§ **TEXT SECTION**
========

If you have managed to get away with a hot clone of your AD and it seems fine you can continue on with that, however when you clone a DC a cold clone is always recommended / usally less problems because AD is a sequential database that has no way to turn it off. A cold clone allows you to boot into a linux boot CD enviroment to clone the box, meaning no services are running, which means you get all the data.
As far as your DMZ question goes you have 2 options.
Option 1 (Keeping it simple)
You can dedicate 1-2 psyhical nics on the ESX host to a DMZ vSwitch, this however can been seen as a "waste of nics" however it keeps it the simplest and allows you to plug everything the same way as if it where psyhical. For isntance:
vSwitch0
Service Console VMnic0
VM Network Vmnic1
vSwitch1
DMZ Network Vmnic2, Vmnic3
You would then just plug vmnic2, and vmnic3 on the host into your DMZ ports on your switch. When you create your VM you would create 1 virtual nic and bind it to the VM Network and create a 2nd virtual nic to bind to the DMZ network.
Option 2
VLANS
A VLAN allows you to tag traffic so you can route different traffic to different places. It also allows you to seperate networks so they can't communicate with each other AKA DMZ or test lab.
In VMware you are able to tag VLAN's on your Port groups and then based off the taging you put on your switch ports your switch will route traffice to the proper location. For instance if you have your DMZ Network with a VLAN 10 any traffice leaving that virtual switch when it hits your psyhical switch will have a VLAN tag of 10. So when your psyhical switch see's this traffice (If it is setup correctly) it will see ohh this traffice has VLAN 10 I route this to port 2 on my firewall which is your dmz ect.
I hope this makes sence or has helped shed some light on the topic.

========

§ **Dataset entries**
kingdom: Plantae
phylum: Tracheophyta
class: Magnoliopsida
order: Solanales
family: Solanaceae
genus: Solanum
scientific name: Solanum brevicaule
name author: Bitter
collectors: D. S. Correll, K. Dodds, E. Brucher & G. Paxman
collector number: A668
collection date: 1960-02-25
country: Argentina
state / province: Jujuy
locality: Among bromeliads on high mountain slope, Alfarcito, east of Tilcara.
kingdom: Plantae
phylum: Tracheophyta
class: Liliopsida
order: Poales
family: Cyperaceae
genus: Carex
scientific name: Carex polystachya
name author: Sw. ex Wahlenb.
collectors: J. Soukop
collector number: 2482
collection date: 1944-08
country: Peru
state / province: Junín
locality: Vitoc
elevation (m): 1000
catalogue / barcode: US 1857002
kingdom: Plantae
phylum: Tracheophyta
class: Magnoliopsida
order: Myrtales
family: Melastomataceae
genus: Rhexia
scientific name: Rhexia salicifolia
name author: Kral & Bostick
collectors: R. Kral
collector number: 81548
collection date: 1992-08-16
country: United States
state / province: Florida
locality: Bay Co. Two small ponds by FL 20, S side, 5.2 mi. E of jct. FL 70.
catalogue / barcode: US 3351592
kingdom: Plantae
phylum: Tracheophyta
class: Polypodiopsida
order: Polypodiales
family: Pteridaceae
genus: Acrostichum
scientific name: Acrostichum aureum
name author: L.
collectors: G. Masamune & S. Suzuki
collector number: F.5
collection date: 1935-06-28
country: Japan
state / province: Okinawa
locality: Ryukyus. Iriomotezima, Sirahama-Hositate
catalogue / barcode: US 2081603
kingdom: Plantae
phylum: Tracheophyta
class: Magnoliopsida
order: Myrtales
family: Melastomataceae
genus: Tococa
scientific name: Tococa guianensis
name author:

========

§ **TASK 1**
According to the forum post, what environment does a cold clone allow you to boot into?
§ **TASK 2**
Rewrite the paragraph of the forum post that begins "In VMware you are able to tag VLAN's" as a short bulleted list that keeps its main facts.
§ **TASK 3**
Summarize the forum post in two sentences.

§ **ANSWER BOX 1**
A Linux boot CD environment.

§ **ANSWER BOX 2**
- In VMware, VLAN tags can be set on port groups.
- The physical switch routes traffic to the proper location based on the tagging set on its ports.
- Example: with the DMZ Network on VLAN 10, any traffic leaving that virtual switch carries a VLAN 10 tag when it reaches the physical switch.
- A correctly configured physical switch recognizes the VLAN 10 tag and routes the traffic to port 2 on the firewall, which is the DMZ.

§ **ANSWER BOX 3**
A cold clone is recommended when cloning a DC, because AD is a sequential database that cannot be turned off, and a cold clone lets the box be cloned from a Linux boot CD environment with no services running. For a DMZ, one option is to dedicate one or two physical NICs on the ESX host to a DMZ vSwitch, and the other is to use VLANs, tagging port groups so that the switch routes the traffic to the proper location.